CVE-2025-4482 is a SQL Injection vulnerability identified in version 1.0 of the Project Worlds Student Project Allocation System, specifically within the /change_pass/forgot_password_sql.php file. The vulnerability arises from improper sanitization of the 'Pat_BloodGroup1' parameter, which can be manipulated remotely by an unauthenticated attacker to inject malicious SQL code. This flaw allows attackers to interfere with the backend database queries, potentially leading to unauthorized data access, data modification, or even complete compromise of the database. The vulnerability does not require user interaction or authentication, increasing its risk profile. Although the CVSS v4.0 score is 6.9, categorized as medium severity, the impact vector includes network attack with low attack complexity and no privileges required, indicating ease of exploitation. The vulnerability may also affect other parameters, suggesting a broader input validation issue in the application. No patches or fixes have been published yet, and while no known exploits are currently in the wild, the public disclosure of the exploit code increases the likelihood of exploitation attempts.

For European organizations, especially educational institutions and universities using the Project Worlds Student Project Allocation System, this vulnerability poses a significant risk. Exploitation could lead to unauthorized access to sensitive student data, including personal information and project allocations, potentially violating GDPR and other data protection regulations. The integrity of student records could be compromised, leading to manipulation or deletion of project assignments. Additionally, attackers could leverage the SQL Injection to escalate privileges or pivot within the network, threatening broader organizational IT infrastructure. The remote and unauthenticated nature of the attack vector increases the risk of widespread exploitation, potentially disrupting academic operations and damaging institutional reputations.

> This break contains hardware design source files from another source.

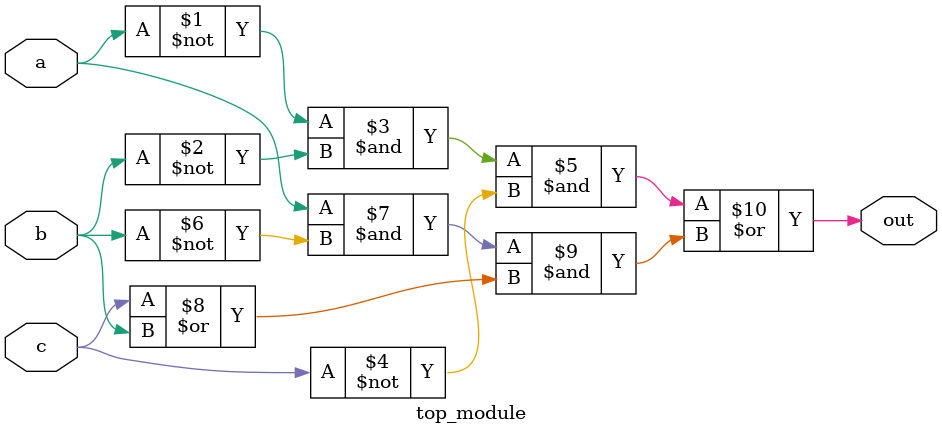
<source format=sv>
module top_module(
	input a, 
	input b,
	input c,
	output out
);

// Implementing the Karnaugh map logic
assign out = (~a & ~b & ~c) | (a & ~b & (c | b));

endmodule

</source>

Organizations should immediately conduct a thorough security review of the Student Project Allocation System, focusing on input validation and sanitization mechanisms, especially for the 'Pat_BloodGroup1' parameter and other user inputs. Implement parameterized queries or prepared statements to prevent SQL Injection. If possible, restrict access to the /change_pass/forgot_password_sql.php endpoint via network controls or web application firewalls (WAFs) with rules designed to detect and block SQL Injection patterns. Monitor logs for suspicious activity related to this endpoint. Since no official patch is available, consider isolating or temporarily disabling the vulnerable functionality until a fix is released. Engage with the vendor to obtain updates or patches promptly. Additionally, conduct regular security training for developers to prevent similar vulnerabilities in future releases.